That’s a Hard Pill to Swallow
“That’s a hard pill to swallow” isn’t just a figure of speech: It’s a real-life problem for many people. Difficulty swallowing is called dysphagia. It can be caused by several reasons and is more common in older adults, but is not considered a normal part of aging. Swallowing involves many muscles and nerves working together to get food and liquid from the mouth to the stomach. Trouble with swallowing can originate anywhere in the mouth, throat or esophagus.
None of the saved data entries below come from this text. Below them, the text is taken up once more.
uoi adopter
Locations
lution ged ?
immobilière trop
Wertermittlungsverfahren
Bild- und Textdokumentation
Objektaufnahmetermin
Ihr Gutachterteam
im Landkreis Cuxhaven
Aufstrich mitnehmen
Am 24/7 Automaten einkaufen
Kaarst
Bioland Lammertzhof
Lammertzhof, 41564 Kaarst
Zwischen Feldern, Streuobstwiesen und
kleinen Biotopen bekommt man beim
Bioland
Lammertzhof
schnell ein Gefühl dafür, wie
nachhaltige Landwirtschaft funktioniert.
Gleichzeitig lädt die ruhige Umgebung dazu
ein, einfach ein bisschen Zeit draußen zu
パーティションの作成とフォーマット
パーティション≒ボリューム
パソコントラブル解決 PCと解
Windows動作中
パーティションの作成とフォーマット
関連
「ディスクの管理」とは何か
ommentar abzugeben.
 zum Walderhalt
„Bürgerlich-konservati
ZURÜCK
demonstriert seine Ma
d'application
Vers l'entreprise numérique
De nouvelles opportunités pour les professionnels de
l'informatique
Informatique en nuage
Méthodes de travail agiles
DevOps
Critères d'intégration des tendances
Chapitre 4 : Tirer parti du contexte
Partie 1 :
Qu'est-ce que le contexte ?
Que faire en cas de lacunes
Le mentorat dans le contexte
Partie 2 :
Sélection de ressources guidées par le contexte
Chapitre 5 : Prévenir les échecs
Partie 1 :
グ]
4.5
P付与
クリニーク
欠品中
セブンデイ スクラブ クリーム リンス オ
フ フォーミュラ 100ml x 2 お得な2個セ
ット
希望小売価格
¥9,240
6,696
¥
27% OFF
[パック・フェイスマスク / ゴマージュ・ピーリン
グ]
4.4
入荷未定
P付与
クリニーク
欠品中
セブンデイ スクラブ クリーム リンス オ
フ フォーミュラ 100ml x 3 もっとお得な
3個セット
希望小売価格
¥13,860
Swallowing problems can be mild or severe. The treatment varies depending on what’s causing the problem. People with certain neurological or nervous system disorders are more likely to have difficulty swallowing. When you swallow, your airway closes and you stop breathing for a moment. Trouble with the coordination of any of the nerves and muscles involved in the process can lead to choking or getting food or liquid into your lungs. If you have trouble swallowing, have an evaluation to see what the cause is.
Symptoms associated with dysphagia can include:
- Pain or inability to swallow
- A sensation of food getting stuck in the throat, chest or behind the breastbone
- Food coming back up (regurgitation)
- Frequent heartburn
- Food or stomach acid backing up into the throat
- Weight loss
Until you know whether there is a problem behind your swallowing difficulties, here are a few things you can try to make swallowing medicine a little easier:
- Put a pill in applesauce or pudding. The texture can make it easier to swallow pills whole.
- Grind a pill into a powder and add it to applesauce or pudding.
- Cut a pill with a pill splitter and swallow the smaller pieces one-by-one. Pill splitters are available at most pharmacies.
- Unless the medications’ prescription indicates otherwise, follow up swallowing pills with plenty of water.
Make sure you ask your pharmacist if it’s okay to cut or grind a medication. Timed-release or enteric-coated medicines shouldn’t be broken apart. It may also be possible to get your medicine in another form such as a powder, cream, or liquid, so don’t hesitate to ask.